Con il paese sull’orlo del baratro, il regime ha cercato una soluzione negoziale coinvolgendo i leader della regione e i governi di Francia e Stati Uniti. Ma la “bozza di accordo” è stata immediatamente rigettata dalla mobilitazione nelle strade e l’esercito regolare altrettanto rapidamente ha marciato su Ouagadougou chiedendo il disarmo dell’RSP e l’abbandono del palazzo presidenziale.
I fatti hanno avuto inizio mercoledì 16 agosto, quando guardie dell’RSP, fornite di armi pesanti, hanno fatto irruzione nel palazzo presidenziale, durante una riunione del governo, arrestando il presidente di transizione, Michel Kafando, il primo ministro Isaac Zida e diversi altri ministri. Il golpe è stato successivamente confermato da un colonnello dell’RSP che ha annunciato, in un appello televisivo, la dissoluzione del governo di transizione e la proclamazione del loro comandante, il generale Gilbert Diendéré, a capo di un “Consiglio Democratico Nazionale”.
È chiaro come questa azione sia stata meticolosamente pianificata ed eseguita. Mentre Kafando e Zida venivano arrestati, l’RSP ha circondato con del filo spinato il palazzo presidenziale, sigillato la pIazza della rivoluzione, epicentro della rivolta popolare nell’ottobre dell’anno scorso, fermato le trasmissioni di Radio Omega, emittente molto seguita, e pattugliato i dintorni del palazzo presidenziale disperdendo con la forza qualunque assembramento nelle strade. Le manifestazioni di protesta tenute davanti al palazzo presidenziale sono state affrontate con le armi provocando tre morti e oltre 60 feriti.
Non appena la notizia del colpo di stato è diventata di pubblico dominio sono esplose proteste in tutto il paese. I sindacati hanno immediatamente proclamato uno sciopero generale che ha paralizzato l’economia del paese da giovedì scorso. Nella capitale Ouagadougou l’apice del giro di vite si è avuto nei primi due giorni successivi al golpe. Tuttavia, già sabato il carburante scarseggiava in città, a causa dello sciopero, costringendo l’RSP a ritirare le proprie forze nelle immediate vicinanze del palazzo presidenziale mentre nel resto della città venivano erette barricate anche nei giorni successivi. La repressione nella capitale non ha fatto altro che replicare nei dintorni della città le stesse mobilitazioni di massa avutesi l’anno scorso in Piazza Rivoluzione.

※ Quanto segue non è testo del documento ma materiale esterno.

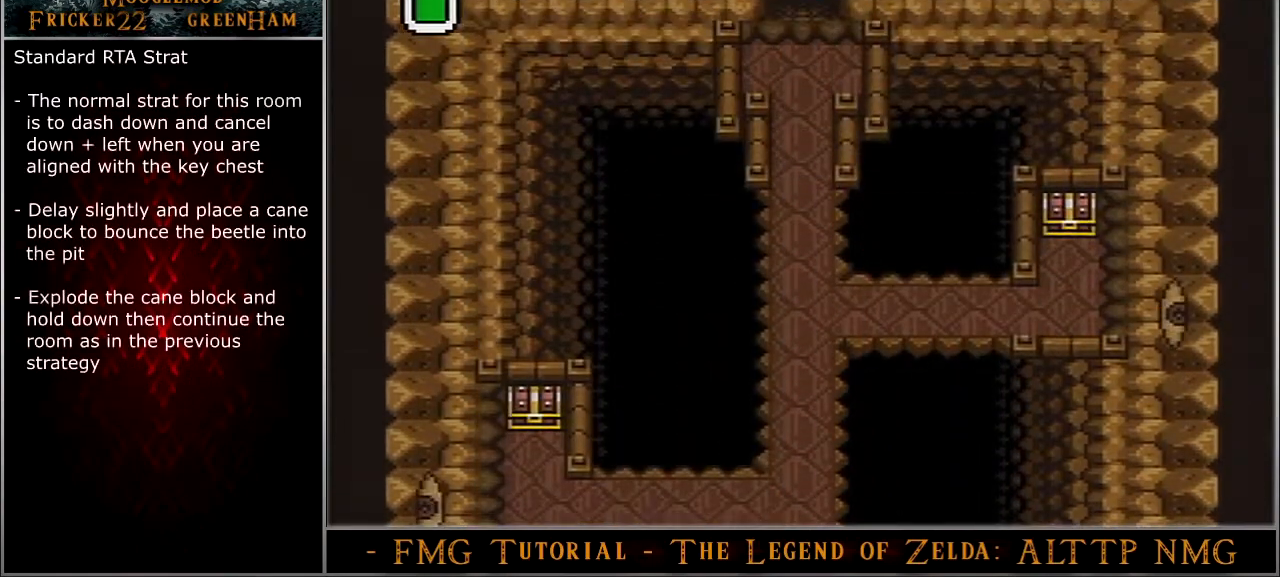
{"buttons": ["A", "DPAD_DOWN"], "events": [[100, "A", "down"], [100, "DPAD_DOWN", "down"], [167, "DPAD_DOWN", "up"], [501, "DPAD_DOWN", "down"]]}
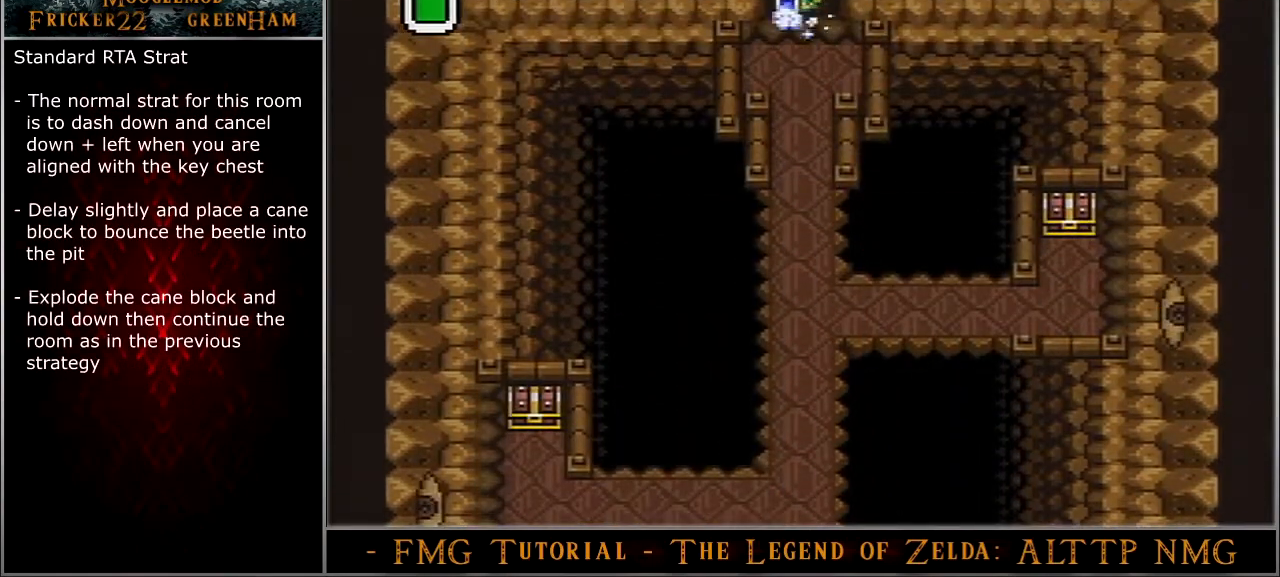
{"buttons": ["A", "DPAD_DOWN"], "events": []}
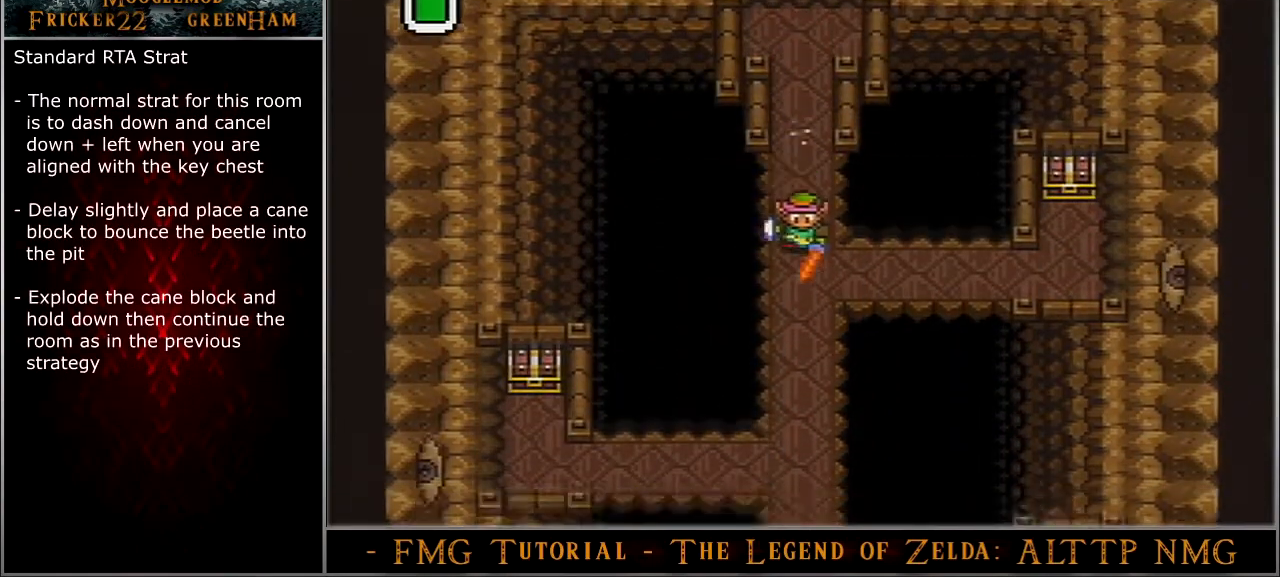
{"buttons": ["A", "DPAD_DOWN"], "events": []}
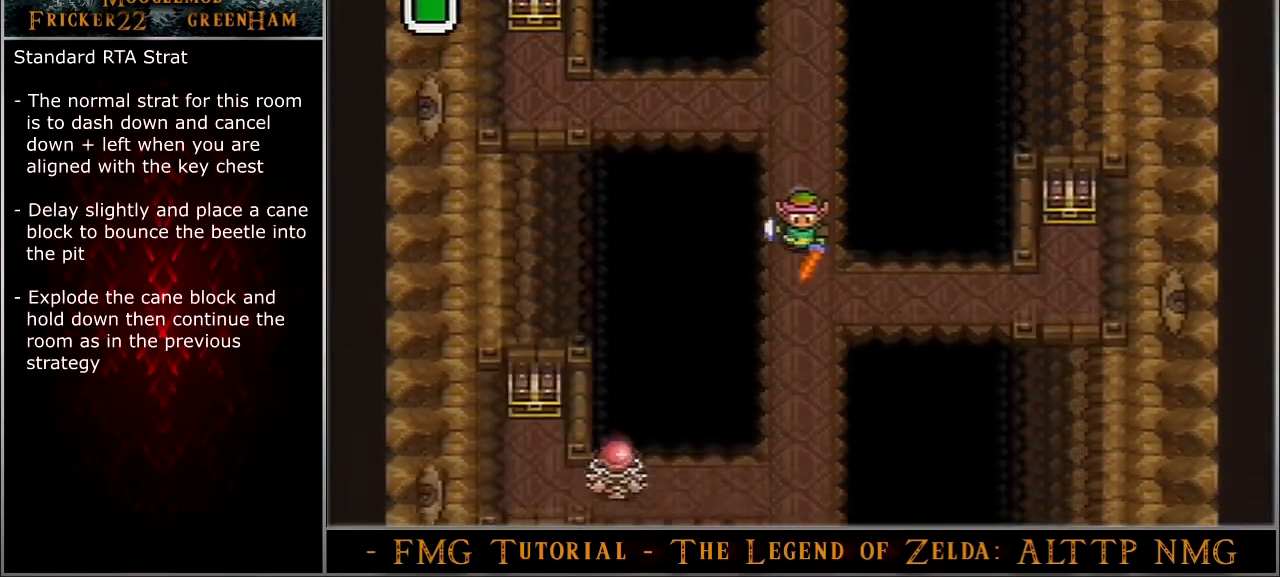
{"buttons": [], "events": [[167, "DPAD_LEFT", "down"], [200, "A", "up"], [267, "DPAD_DOWN", "up"], [267, "DPAD_LEFT", "up"]]}
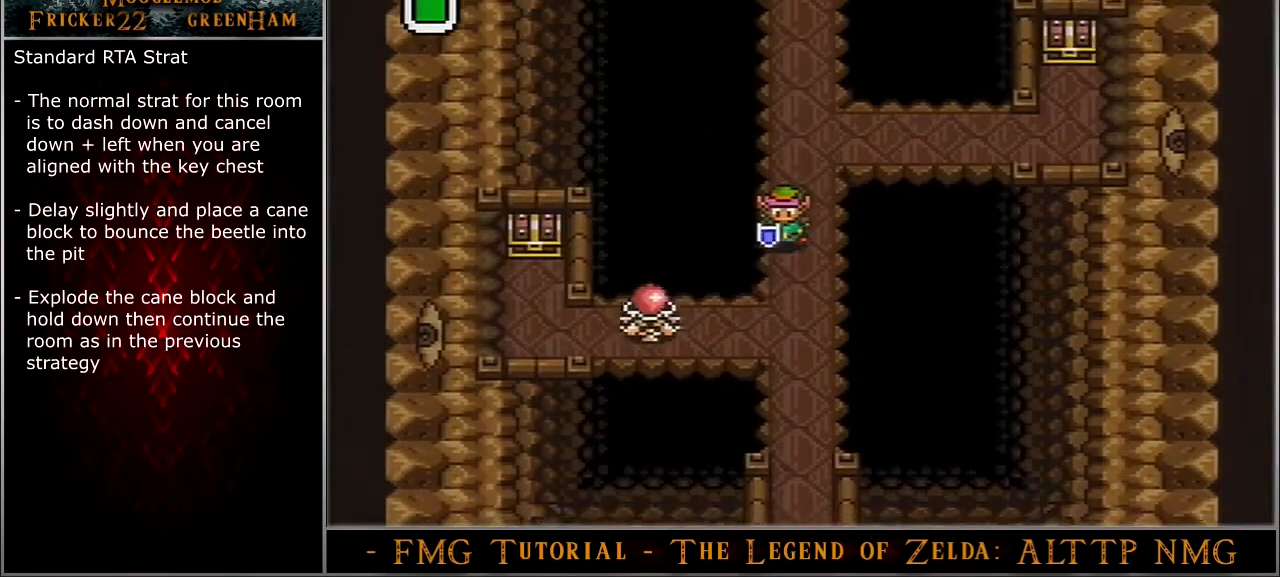
{"buttons": [], "events": []}
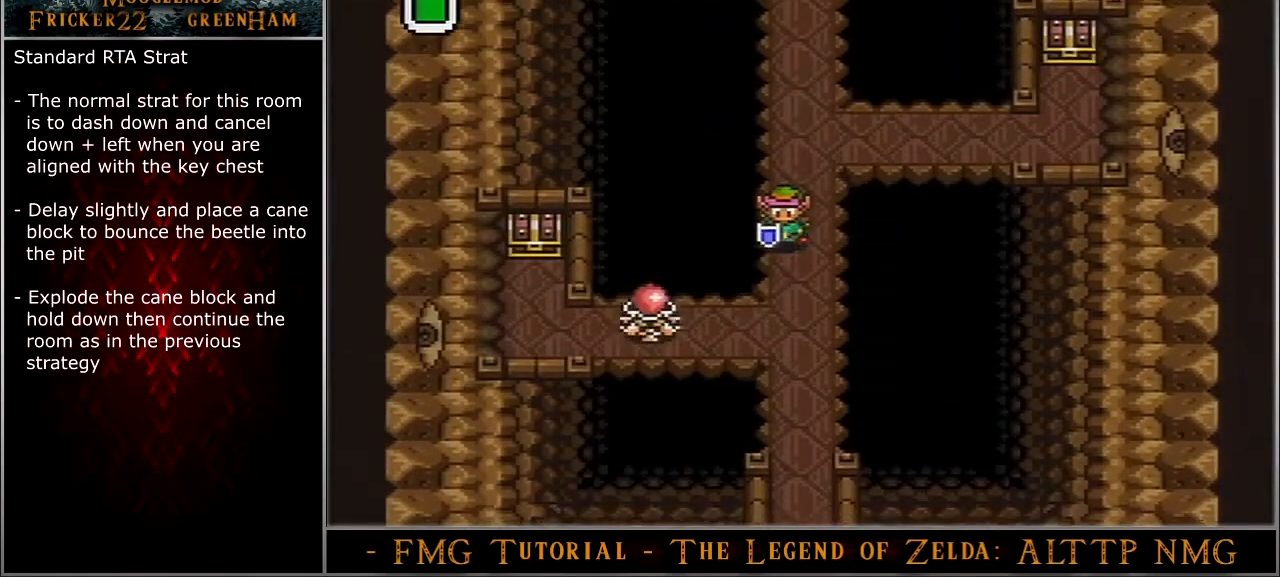
{"buttons": [], "events": []}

Completamente diversa la situazione nel resto del paese. La presenza dell’RSP è rimasta sostanzialmente confinata a Ouagadougou. Nelle altre città le notizie provenienti dalla capitale hanno scatenato mobilitazioni di massa. A Bobo Dioulasso, seconda città del paese, sfidando il coprifuoco, la popolazione è rimasta nelle strade. A Fada N’Gourma, Kaya, Dori, Ouahigouya e Banfora i manifestanti hanno bloccato il traffico, occupato le piazze centrali ed eretto barricate senza incontrare opposizione da parte di esercito e polizia. Venerdì a Bobo Dioulasso una manifestazione diretta da donne ha raggiunto una base dell’esercito e chiesto ai militari di schierarsi dalla loro parte. Le truppe hanno risposto di non sostenere il colpo di stato e di non essere agli ordini dell’RSP lasciando la marcia proseguire indisturbata. Lo stesso è accaduto in altre città come la settentrionale Ouahigouya, paralizzata dalle proteste anti golpe.

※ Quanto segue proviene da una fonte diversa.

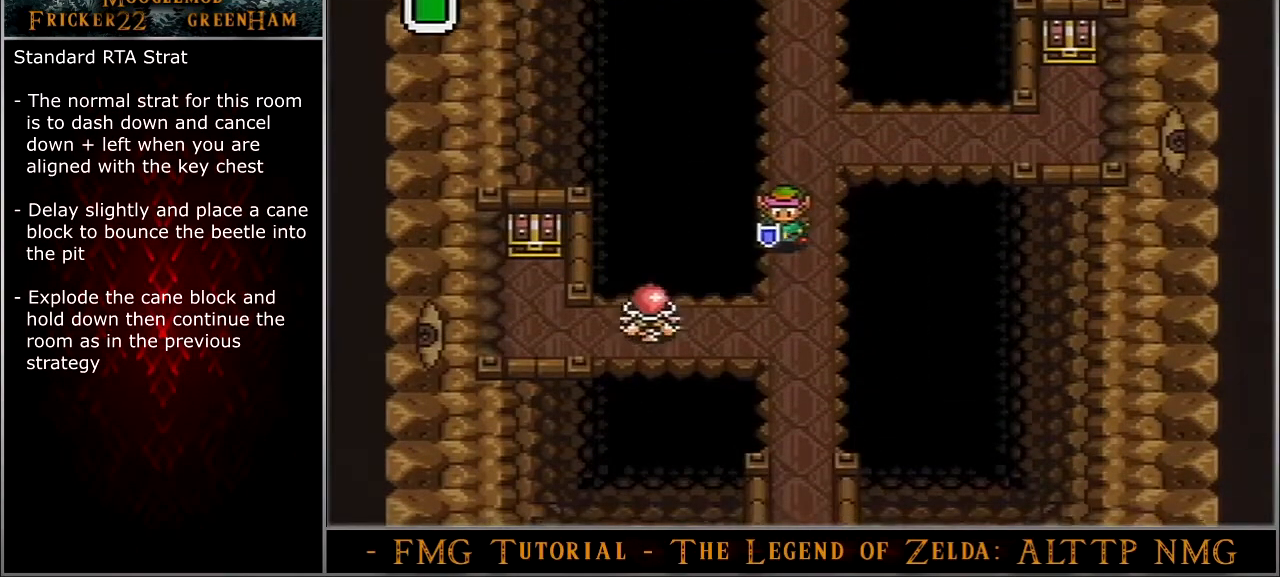
{"buttons": [], "events": []}
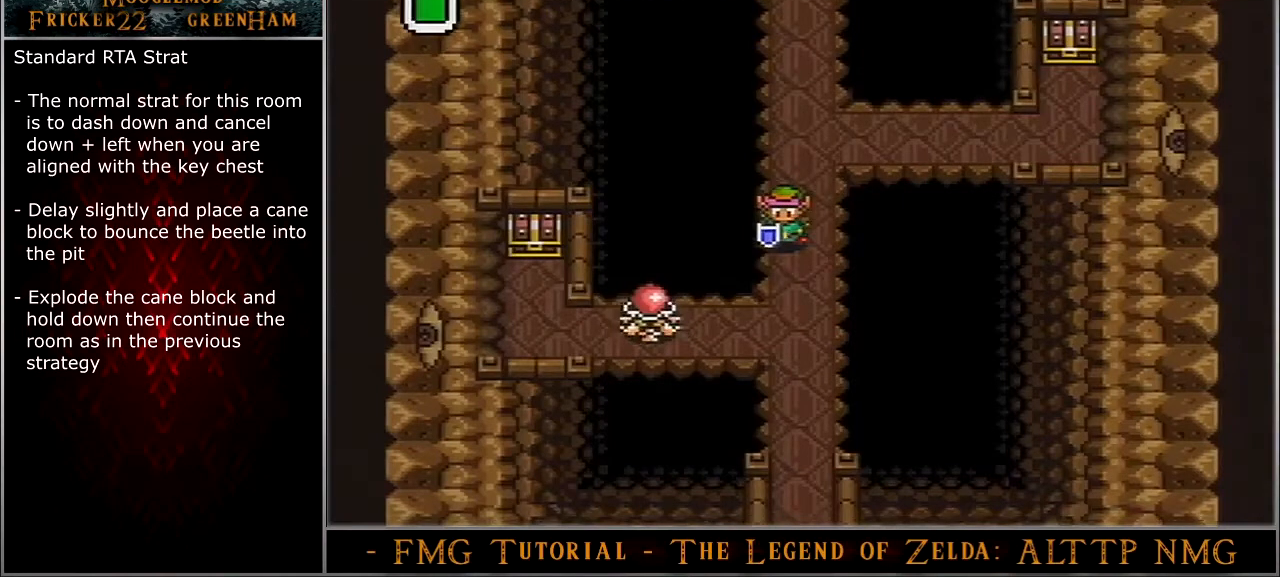
{"buttons": [], "events": []}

Due sono le ragioni alla base del colpo di stato. In primo luogo le elezioni: in aprile il governo transitorio ha emendato la legge elettorale in modo tale da escludere dal processo elettorale, previsto per quest’anno, chiunque avesse appoggiato il tentativo di Blaise Compaoré di abolire la scadenza del mandato presidenziale oltre il 2014. Il tentativo del regime di permettere al corrotto Blaise Compaoré di prolungare il proprio mandato dopo 27 anni di presidenza è stata la scintilla che ha acceso l’insurrezione di ottobre 2014. Ma questa esclusione ha colpito direttamente l’ala del regime più vicina all’RSP.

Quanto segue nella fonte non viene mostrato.